If there’s anything that should have become abundantly clear over the past several months it’s that Washington’s “strategy” in the Mid-East is coming apart at the seams.
To be sure, there’s no reason why intelligence officials in the US should have ever thought the Syria gambit was going to work. Playing on the Sunni-Shiite divide can certainly be effective when it comes to creating chaos but it’s a notoriously risky way to go about things and it’s fraught with uncertainty.
The Pentagon should know this all too well. After all, it was the very same jihadists who the US supported in the Soviet- Afghan war that ended up flying commercial airliners into US “targets” on 9/11.
But America doesn’t learn, which is why, even as Tehran attempted to help Washington hunt Taliban and al-Qaeda targets in Afghanistan, The White House labeled Iran an “evil” nation and while there are certainly legitimate questions as to the IRGC’s role in sponsoring terrorism (and more specifically, in attacking US convoys in Iraq after the fall of Saddam), it now seems relatively clear that if you’re going to pick sides in the Mid-East (and you probably shouldn’t), deliberately supporting states that funnel money and arms to Sunni extremists isn’t the way to go.
Of course Washington hasn’t just indirectly supported militants in the region. Both the CIA and The Pentagon are actively propping up rebels in Syria and as we noted on Thursday, handing anti-tank weapons and shoulder-fire man-portable air-defense systems to people who may well morph from “moderate” to “extremist” is probably a bad idea – especially in light of recent events in the Sinai Peninsula.
With all of the above in mind, we bring you the following comments from Karen Kwiatkowski, retired US Air Force lieutenant-colonel who spoke to RT earlier this week.
RT: In light of this admission from the State Department, do you expect the US to rethink its support for the so-called moderate rebels in Syria?
Karen Kwiatkowski: It doesn’t appear that they want to rethink it. Being that we sent troops and probably more troops will come. What I am hoping is that Congress will rethink it for them. I think the administration is not willing to admit some mistakes that it’s made. But the Congress itself – there is no legal authorization for troops to go into Syria without permission, this is illegal – Congress is not being consulted and asked and they had not approved it. So, the president is acting out of bounds.
Note that that is precisely what Congresswoman Tulsi Gabbard recently told CNN. Of course it’s also illegal because Damascus didn’t invite the US (or Riyadh, or Ankara, or Doha for that matter) to come in and meddle in the affairs of a sovereign state, but that’s another story.
RT: Russia has repeatedly asked the US for closer coordination in the fight against Islamic State. Why do you think Washington is unwilling to work with Moscow in Syria?

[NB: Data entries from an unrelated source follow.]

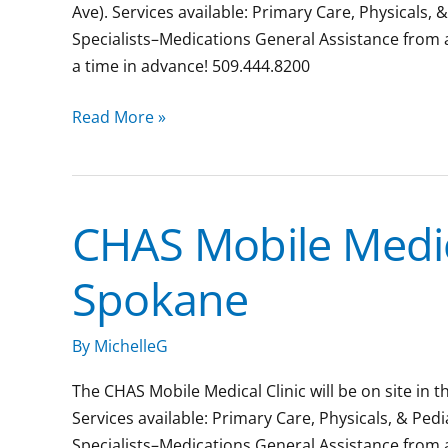
Ave). Services available: Primary Care, Physicals, 
Specialists–Medications General Assistance from
a time in advance! 509.444.8200
Read More »
CHAS Mobile Medic
CHAS
Mobile
Spokane
Medical
Clinic:
Downtown
By
MichelleG
Spokane
The CHAS Mobile Medical Clinic will be on site in 
Services available: Primary Care, Physicals, & Ped
Specialists–Medications General Assistance from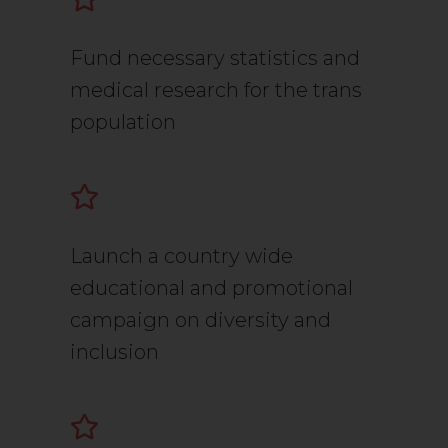
Fund necessary statistics and
medical research for the trans
population
Launch a country wide
educational and promotional
campaign on diversity and
inclusion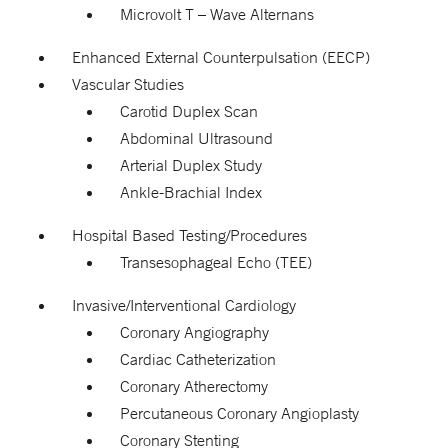
Microvolt T – Wave Alternans
Enhanced External Counterpulsation (EECP)
Vascular Studies
Carotid Duplex Scan
Abdominal Ultrasound
Arterial Duplex Study
Ankle-Brachial Index
Hospital Based Testing/Procedures
Transesophageal Echo (TEE)
Invasive/Interventional Cardiology
Coronary Angiography
Cardiac Catheterization
Coronary Atherectomy
Percutaneous Coronary Angioplasty
Coronary Stenting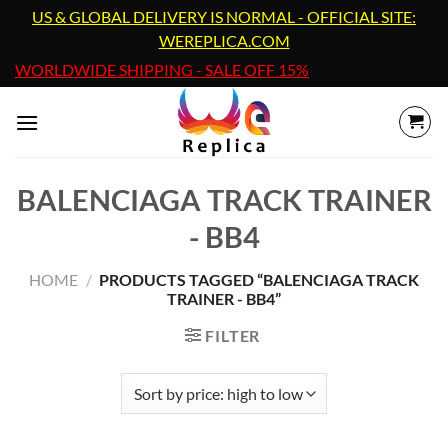
Skip
US & GLOBAL DELIVERY IS NORMAL - OFFICIAL SITE:
to
WEREPLICA.COM
content
WORLDWIDE SHIPPING - SALE OFF 15%
BALENCIAGA TRACK TRAINER
- BB4
HOME
/
PRODUCTS TAGGED “BALENCIAGA TRACK
TRAINER - BB4”
FILTER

KK: It seems like it is simply a matter of pride or lost face. They don’t want to lose face, they don’t want to look like they are taking orders or responding in a positive way to what Russia has decided to do. I can’t think of any other reason why they wouldn’t share that type of information, unless the information that we have is really not reliable. And given our coordination with these rebels, we don’t know who we are working with. Our information may not be very good at all, and maybe we don’t want that to be found out. I just don’t know; it is a mystery.
It sure is.
RT: Do you think the US has a clear strategy for Syria and if so, what is it?
KK: I think the strategy is confused. The people in Washington have imagined how the Middle East works that it is really not related to reality at all. It is unrealistic. And they are trying to put forth things – the military doesn’t want to say no. Because the militaries always are militaries – they want to show you how they can do the job that you are asking them to do.

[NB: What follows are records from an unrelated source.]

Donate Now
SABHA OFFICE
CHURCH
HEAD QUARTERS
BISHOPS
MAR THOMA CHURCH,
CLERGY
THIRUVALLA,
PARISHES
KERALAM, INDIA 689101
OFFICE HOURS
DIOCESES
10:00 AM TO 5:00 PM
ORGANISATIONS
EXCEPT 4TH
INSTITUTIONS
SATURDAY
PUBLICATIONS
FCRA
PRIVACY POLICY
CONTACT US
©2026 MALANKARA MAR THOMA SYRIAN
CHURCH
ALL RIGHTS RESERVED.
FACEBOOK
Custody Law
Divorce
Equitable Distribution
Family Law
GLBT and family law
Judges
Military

So, we have a crisis in Washington that plays out in a very confused strategy that is not working in Syria and in the rest of the Middle East. So, I am thinking that you are going to see something out of Congress, because we, as Americans, are embarrassed by this – this is an embarrassing situation. Obama is embarrassed, the State Department sounded quite embarrassed when they briefed Congress. I think we are looking at somebody taking some action. Again, our Congress has to pull the plug on this failed strategy if you can even call it a strategy in Syria.
Yes, an “illegal,” “embarrassing,” “mystery” strategy.
But we’re not sure Kwiatkowski is right to say that Congress is going to do anything about this. US lawmakers have demonstrated a remarkable propensity for ineptitude and the people who elected them are so clueless as to gobble up The White House’s Mid-East story hook, line, and sinker.